È commovente; molti piangono. Cantando andiamo insieme verso l’ingresso di Fort Benning dove la polizia ha dipinto una striscia da non oltrepassare. Noi leghiamo le croci alle reti metalliche aldilà delle quali viene insegnata la violenza assassina. Ci vogliono tre ore perché arrivino tutte le persone. Su un grande palco si succedono canti, discorsi e proiezione di documentari. Dopo la processione molti oltrepassano la linea proibita e vengono arrestati. Di solito sono rilasciati il giorno successivo. Dovranno tornare a metà gennaio per il processo. Sanno che saranno condannati a sei mesi di prigione e forse a una multa di migliaia di dollari. Finora sono andate in prigione più di duecentoncinquanta persone. Tra questi molti studenti e professori, molti pensionati, alcuni sacerdoti. Anche molte suore. L’anno scorso ad esempio fu arrestata anche una suora francescana, Suor Dorothy Annecy di 88 anni. Al processo il giudice, in ragione della sua età, voleva darle la condizionale, ma lei disse: “Io farò quello che fanno gli altri” ed è andata in prigione per sei mesi.

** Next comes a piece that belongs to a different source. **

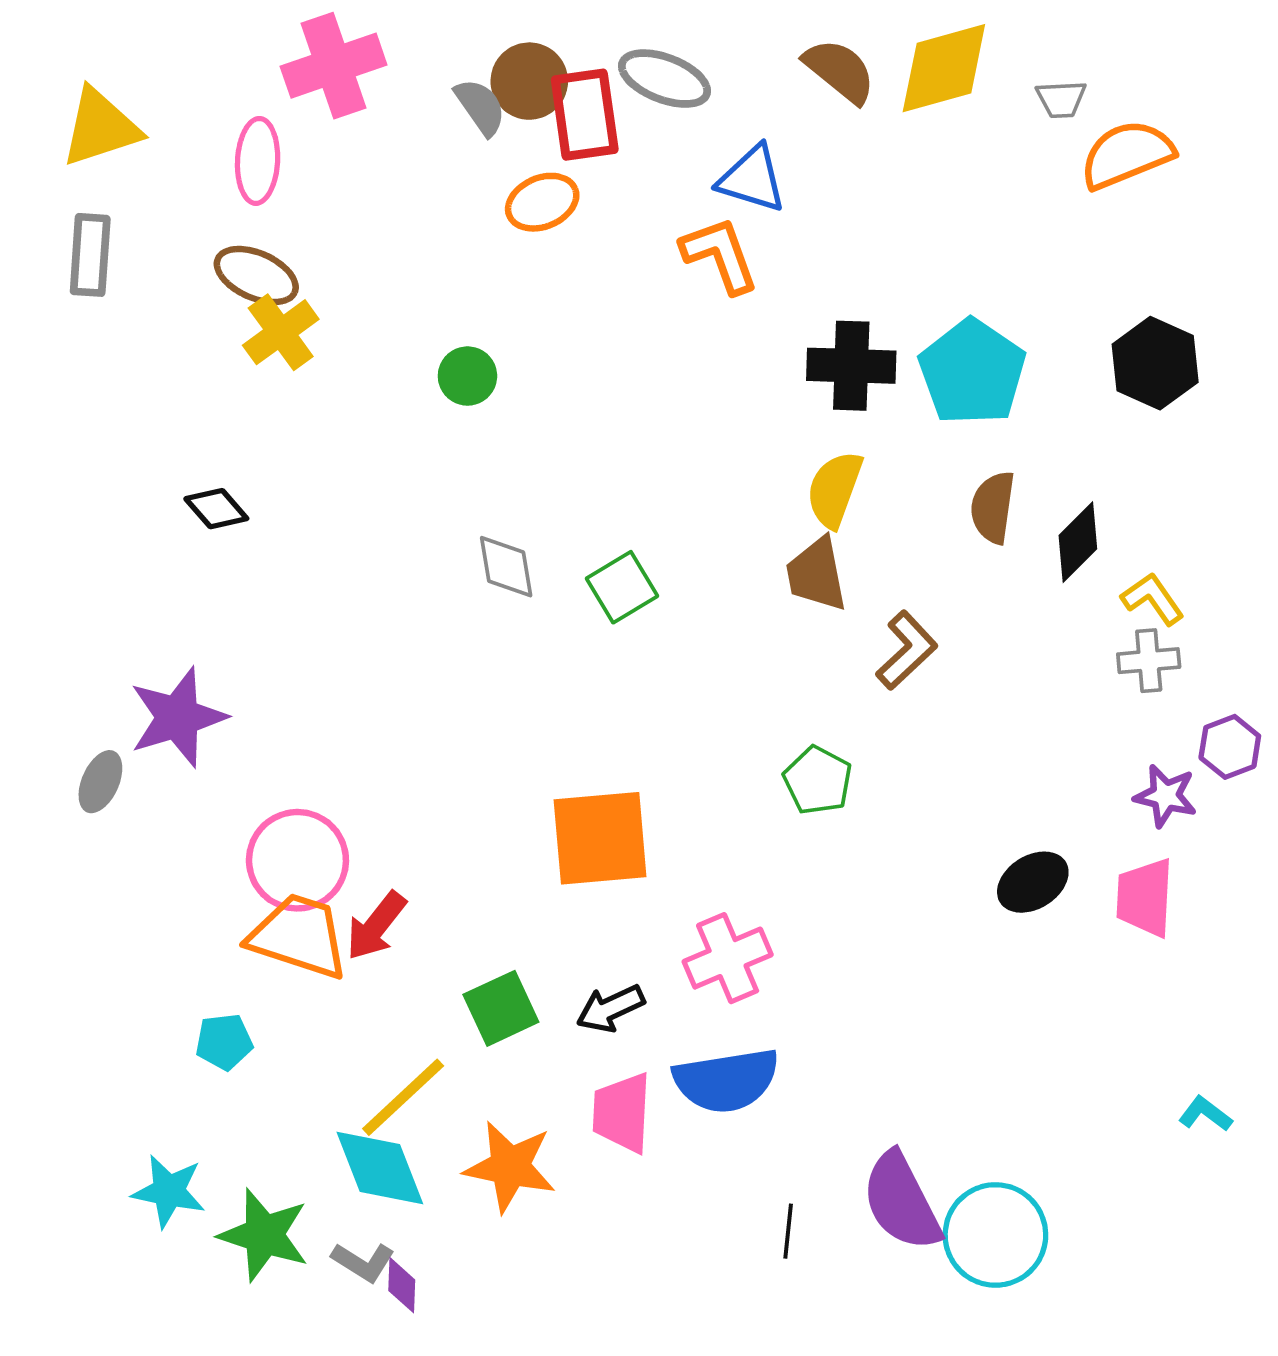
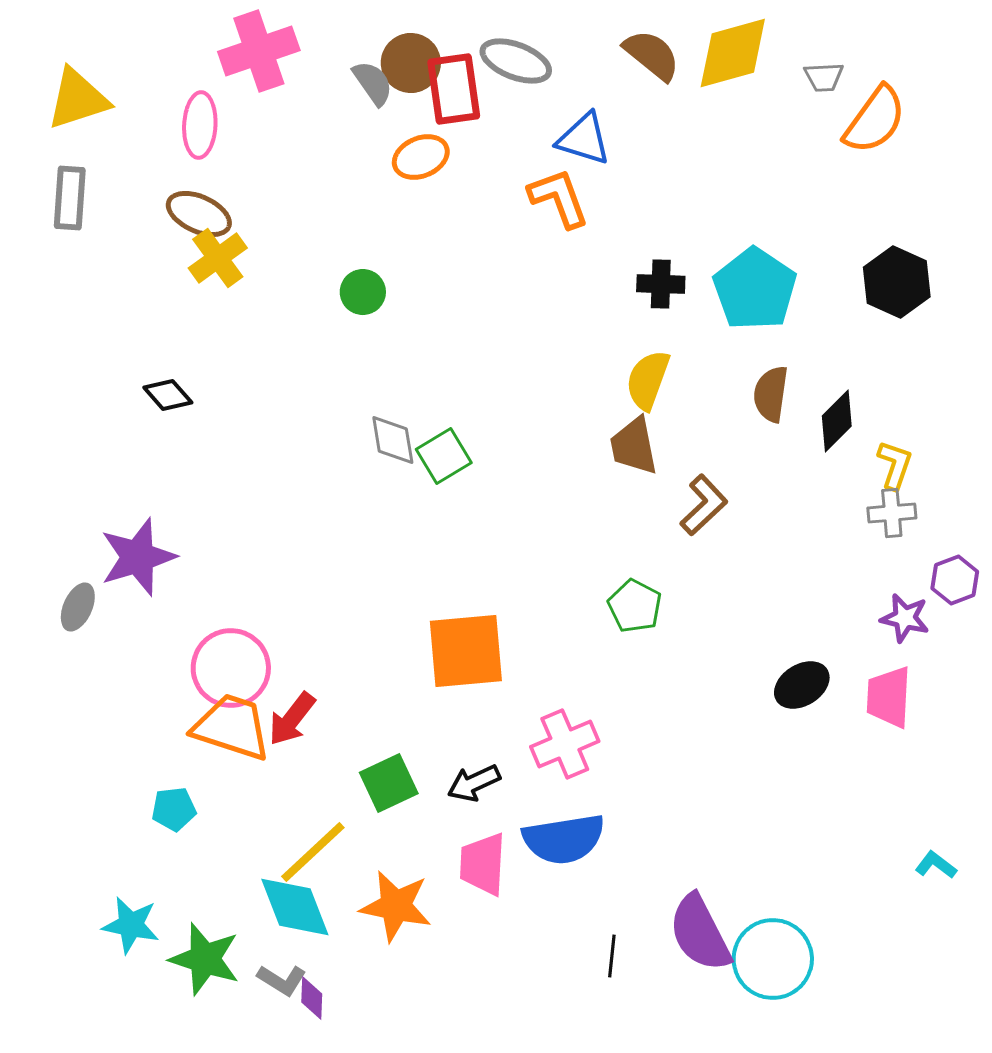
orange semicircle: (1127, 155) -> (875, 120), turned 148
black cross: (851, 366) -> (661, 284), size x0.7
green square: (622, 587) -> (444, 456), moved
yellow L-shape: (1153, 599) -> (895, 465), turned 54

Attualmente il movimento sta crescendo.
Siamo andati a Washington per digiunare chiedendo la chiusura della “scuola degli Assassini”. Molti deputati e senatori ci hanno accolto. Nel 2001 la pubblicità contro la SOA era così grande che il Pentagono decise di chiuderla o di cambiarle nome.
Ora ci rechiamo dai governanti latinoamericani chiedendo loro di non mandare più soldati alla SOA. Due anni fa ci siamo incontrati con il presidente Chavez. Ci ha accolto e ascoltato e ha promesso di parlarne con i suoi ministri. Dopo tre settimane il Venezuela ha ritirato le sue truppe. Erano quattromila! Poi siamo andati in Argentina, in Uruguay e tutti ci hanno promesso di ritirare le truppe. Il viaggio in Bolivia è stato il più emozionante. Incontravo Evo Morales, il presidente indigeno e alcuni ministri di quelli che anni prima erano stati con me in prigione. Evo Morales ci ricevette alle cinque del mattino e ci promise che avrebbe studiato il problema. Poi ha annunciato che avrebbe ritirato i soldati dalla SOA. Lo stesso in Argentina con il presidente Kircnher, in Costa Rica col presidente Arias, che però non manda soldati ma poliziotti perché non hanno esercito. Positivo anche l’incontro con il presidente Corea dell’Ecuador. Non abbiamo avuto successo in Cile e soprattutto in Colombia. Quest’ultimo paese (con il Salvador) riceve troppi soldi dagli Stati Uniti per prendere qualche decisione sgradita all’esercito e agli interessi americani.
La chiusura della SOA non è un obiettivo decisivo e finale. È solo una tappa altamente significativa di quella lotta per cambiare la politica imperiale degli Stati Uniti. Sono soprattutto gli studenti e alcune espressioni di base delle chiese che hanno capito che Oscar Romero e i martiri del Salvador sono temi che riguardano tutti e sanno ormai collegarli con la lotta contro la guerra in Iraq, contro il razzismo e gli altri impegni per costruire in modo nonviolento la giustizia e la pace nel resto del mondo.